Linguistics Anonymous

07 April 2006

A Lateral Kick to the Shins: Part 4

This change is unusual from a phonological perspective, since /š/ and /l/ share few features and it only occurs in a very restricted environment, so it has attracted much attention from scholars over the years. Some early Assyriologists proposed that the answer lay in reassessing the phonetic values of the signs in question; for instance, C. F. Lehmann proposed in 1892 that /l/ was voiceless in Akkadian, while Yehiel Gumpertz suggested in 1942 that it was rather the sound written <š> that was pronounced as a voiceless lateral fricative [ɬ]. These ad hoc proposals, although they do explain the sound change, don't make much sense in the context of the language as a whole, and there is no reason aside from this one change to believe either one.

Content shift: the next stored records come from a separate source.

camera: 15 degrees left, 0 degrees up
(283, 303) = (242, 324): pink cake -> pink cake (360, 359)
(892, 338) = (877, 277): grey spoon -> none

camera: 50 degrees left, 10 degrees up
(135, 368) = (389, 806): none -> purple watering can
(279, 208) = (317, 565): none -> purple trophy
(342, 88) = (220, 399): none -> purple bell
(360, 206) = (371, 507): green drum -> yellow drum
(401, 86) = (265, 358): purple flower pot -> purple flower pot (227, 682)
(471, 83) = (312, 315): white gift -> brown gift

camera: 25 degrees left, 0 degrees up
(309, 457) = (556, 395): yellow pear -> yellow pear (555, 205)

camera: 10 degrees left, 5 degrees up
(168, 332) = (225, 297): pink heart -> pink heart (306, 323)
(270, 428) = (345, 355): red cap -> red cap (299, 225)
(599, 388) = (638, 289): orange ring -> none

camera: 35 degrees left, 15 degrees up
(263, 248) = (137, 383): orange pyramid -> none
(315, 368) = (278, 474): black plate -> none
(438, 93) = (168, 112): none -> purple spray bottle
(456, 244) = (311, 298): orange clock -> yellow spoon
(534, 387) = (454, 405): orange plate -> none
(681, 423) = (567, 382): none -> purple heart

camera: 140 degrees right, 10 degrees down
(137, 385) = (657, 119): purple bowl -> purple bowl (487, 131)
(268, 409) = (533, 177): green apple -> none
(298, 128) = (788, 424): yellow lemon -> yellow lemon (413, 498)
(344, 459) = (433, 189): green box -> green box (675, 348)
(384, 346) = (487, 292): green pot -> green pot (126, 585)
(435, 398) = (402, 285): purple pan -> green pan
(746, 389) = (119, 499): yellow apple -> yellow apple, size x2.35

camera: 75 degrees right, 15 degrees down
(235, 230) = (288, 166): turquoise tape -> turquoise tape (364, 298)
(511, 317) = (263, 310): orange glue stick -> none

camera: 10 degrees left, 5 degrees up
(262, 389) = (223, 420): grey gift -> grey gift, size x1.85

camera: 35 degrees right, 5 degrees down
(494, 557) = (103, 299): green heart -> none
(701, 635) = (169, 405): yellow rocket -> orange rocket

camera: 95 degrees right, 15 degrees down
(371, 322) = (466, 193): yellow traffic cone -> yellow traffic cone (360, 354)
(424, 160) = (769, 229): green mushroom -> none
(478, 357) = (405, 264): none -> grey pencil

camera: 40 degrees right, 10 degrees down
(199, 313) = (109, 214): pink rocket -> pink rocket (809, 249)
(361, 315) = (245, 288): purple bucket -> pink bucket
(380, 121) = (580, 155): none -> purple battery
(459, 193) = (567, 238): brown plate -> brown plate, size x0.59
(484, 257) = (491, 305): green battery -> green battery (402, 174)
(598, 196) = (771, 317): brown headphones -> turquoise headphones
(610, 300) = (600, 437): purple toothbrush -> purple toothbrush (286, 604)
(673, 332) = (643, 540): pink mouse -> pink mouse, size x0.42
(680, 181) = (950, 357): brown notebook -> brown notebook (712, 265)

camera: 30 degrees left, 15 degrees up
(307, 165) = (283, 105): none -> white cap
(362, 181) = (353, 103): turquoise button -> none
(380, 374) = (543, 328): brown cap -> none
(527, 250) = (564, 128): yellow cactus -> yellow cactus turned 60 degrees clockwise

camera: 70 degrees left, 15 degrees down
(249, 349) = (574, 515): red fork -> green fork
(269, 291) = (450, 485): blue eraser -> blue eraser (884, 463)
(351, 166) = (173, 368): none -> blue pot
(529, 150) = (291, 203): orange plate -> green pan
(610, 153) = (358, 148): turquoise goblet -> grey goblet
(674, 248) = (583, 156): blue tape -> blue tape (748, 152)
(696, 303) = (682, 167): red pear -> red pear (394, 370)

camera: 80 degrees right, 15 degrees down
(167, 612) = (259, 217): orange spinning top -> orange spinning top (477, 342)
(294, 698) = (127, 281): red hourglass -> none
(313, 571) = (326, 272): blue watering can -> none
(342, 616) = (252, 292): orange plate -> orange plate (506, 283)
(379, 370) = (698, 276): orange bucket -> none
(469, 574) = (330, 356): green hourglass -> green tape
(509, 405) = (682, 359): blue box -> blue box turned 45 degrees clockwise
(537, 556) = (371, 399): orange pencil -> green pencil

A more realistic solution is to propose a simple devoicing rule: /l/ --> [ɬ] / _ [(+cor,) -son, -voice] (or something similar). That is, the voiced lateral approximant becomes voiceless before a voiceless (coronal) obstruent. I have placed "coronal" in parentheses because it is not clear how restricted this rule is, and there is probably no way to tell from the evidence available if it operated generally or just before coronals. This is, as you can probably tell, my preferred solution, but I didn't come up with it on my own; it is also proposed in Alice Faber's article "On the Nature of Proto-Semitic *l" in the Journal of the American Oriental Society 109:1 (Jan.-Mar. 1989), p. 33-36. However, her thesis that there were two lateral phonemes in Proto-Semitic, an alveolar /l/ and a velarized /lˌ/, I find dubious at best, and her explanation of how, exactly, this change supports that thesis is muddled. Despite these problems with her proposal as a whole, I have adopted her basic explanation of the sound change, which is to propose the above phonological rule and a subsequent shift of /š/ due to perceptual confusion with the voiceless allophone of /l/ in this environment. I will support this by giving phonetic data from languages that have both postalveolar and voiceless lateral fricatives and showing how they could be confused in medial clusters. For theoretical support I will turn, like Faber, to the work of John Ohala. But he deserves a post of his own.